For the first time in months, Marshéle felt hope, though tentative, for a change.

Mark had worked closely in Afghanistan with Dr. Dan Sutton, a SEAL team physician. Although he was a medical doctor, not a psychiatrist or psychologist, he had extensive experience with hurting soldiers and knowledge of Post Traumatic Stress Disorder (PTSD).

True to his word, Mark scheduled an appointment the next day. He opened up completely to Dr. Sutton, describing the emotional, psychological, and physical symptoms plaguing him since Iraq. The confession itself was cathartic for Mark.

"You're not going crazy," Sutton reassured him. "You're having a normal response to abnormal trauma. With time and therapy you can recover completely."

It was the first shred of hope Mark felt. He drove home to Marshéle infused with a sense of relief and determination.

"I'm so sorry for everything I've put you and the kids through," he said, tears in his eyes. "Doc Sutton is referring me to a colleague for counseling. Things will get better."

"I'm here," Marshéle replied, moved by his vulnerability. "Whatever you need."

A Christian friend inside the SEAL team arranged for Mark to remain stateside for the following two months while he attended counseling sessions. Two times a week, in the early morning darkness, Mark and the counselor would meet and talk before Mark went to his job. Although the sessions were painful and draining, Mark felt a weight being lifted from his soul.

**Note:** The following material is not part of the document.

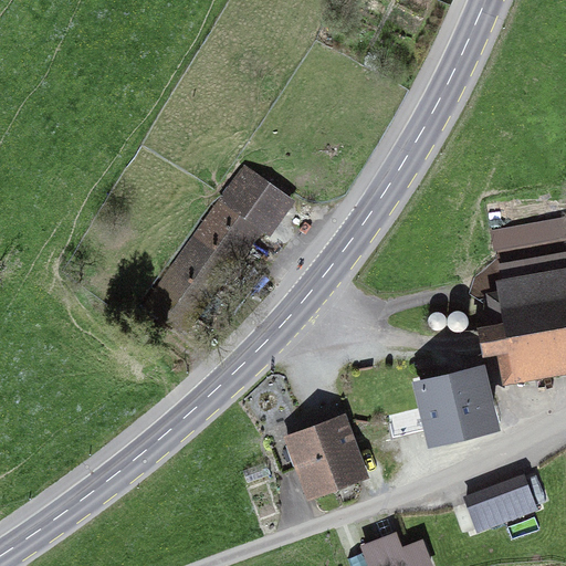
[(296,199),(244,163),(143,306),(188,337),(263,230),(271,236),(296,199)]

Almost immediately, Marshéle began to notice a difference. Mark's sleeping patterns evened out and he was less rattled by stressful situations such as dealing with finances or the kids bickering. When arguments did occur, Mark or Marshéle would pull back, take a deep breath, and say, "Hold on. Things are getting out of control." By stopping to discuss what was happening, they had a better chance of avoiding a blow up.

Mark still blurted things that caused hurt feelings. But they were able to talk them through, resolving and reconciling the conflicts quickly, rather than allowing them to fester. As Mark recognized the impact his harsh words had on Marshéle and the kids, he worked hard to speak positively, offering praise and compliments instead of criticism.

When 14-year-old daughter Jenna vented her frustration with her father's hurtful and unpredictable behavior, Mark didn't get angry, walk out, or bark back. Instead, he was able to listen to her tearful tirade, apologize for hurting her, and tenderly reassure her of his love.

In addition, Mark began sharing with Marshéle those aspects of his job that didn't require secrecy. The more stories he shared, the better Marshéle understood what was going on in his mind and heart.

After months of soul-searching and prayer, Mark felt God's leading in a new direction of service outside the armed forces. He retired from the military, and today is International Director of Humanitarian International Services Group, an organization that brings relief to widows and orphans in war- and disaster-torn countries.

Mark and Marshéle are still on a journey of healing. Though their marriage was battered by the pressures and horrors of Mark's job, their faith in God and love for each other has allowed them to build a stronger relationship. Mark's painful memories will always be part of him, and therefore, their marriage. But each day the monsters shrink, the signs of recovery grow bigger, and Mark and Marshéle draw closer.